The appellants claimed a credit of $500.00 which the appellee conceded. No further credits were placed in issue. Thus the matter of credits is not involved. Rules 94, 95, T.R.C.P.

The testimony in this case reflects that the extension agreement was prepared for the signature of the appellants at their request. It was handed to them. They were requested to read it carefully and thereafter asked if they understood it. The appellants advised that they understood the agreement and were willing to sign it in their individual capacities and did so. The agreement provided that upon default by either of them, "the Plaintiff shall have the right to immediate judgment for the full amount of the original note sued on plus costs, interest and attorney's fees claimed in the above referenced litigation, less any amounts which shall have been paid on account thereof as provided in this agreement."

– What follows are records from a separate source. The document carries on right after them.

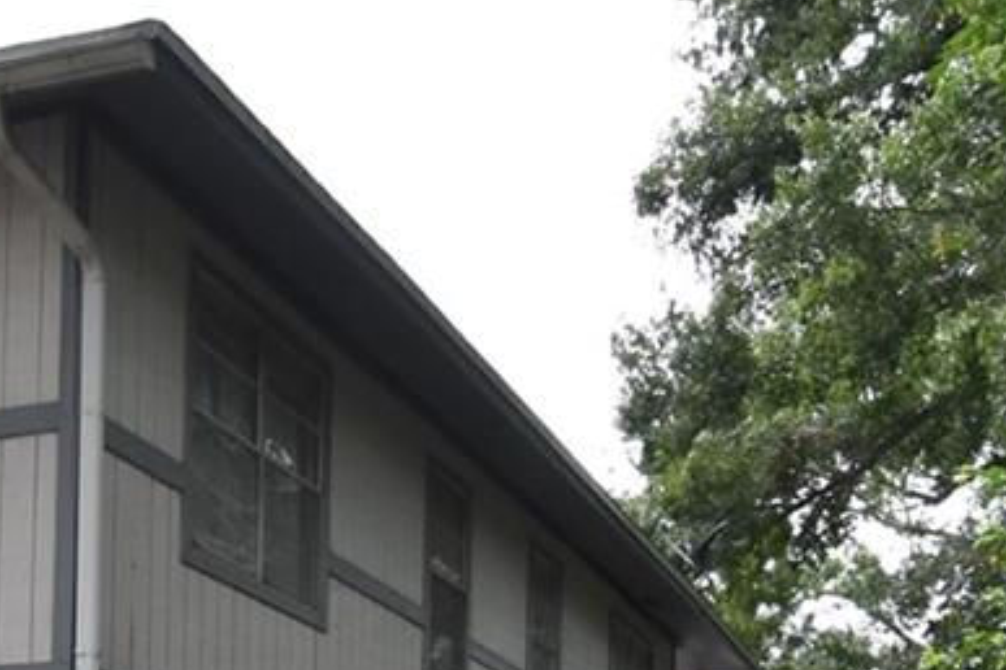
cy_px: 927
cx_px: 338
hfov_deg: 32.1
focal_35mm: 62
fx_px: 1732
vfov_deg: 19.7
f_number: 3.5
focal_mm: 10
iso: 800
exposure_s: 1/3000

The agreement concerning the second note and its execution was fully supported by the pleadings and the evidence and unaffected by the fraud alleged in connection with the execution of the original corporate note. The appellants did not allege any affirmative defenses which would defeat the appellee's suit on the subsequent note. Rules 94, 95, T.R.C.P.; 9 Tex.Jur. 2d, p. 315, 316, § 288. In view of what we have said in relation to the various points raised by the appellants we do not deem it necessary or advisable to discuss all of the points in detail as to do so will unduly lengthen this opinion and serve no useful purpose in the disposition of this case. Suffice it to say that in our opinion under all of the facts the appellee was entitled to an instructed verdict and judgment based thereon. Accordingly all points of error brought forward by the appellants are overruled and judgment of the trial court is affirmed.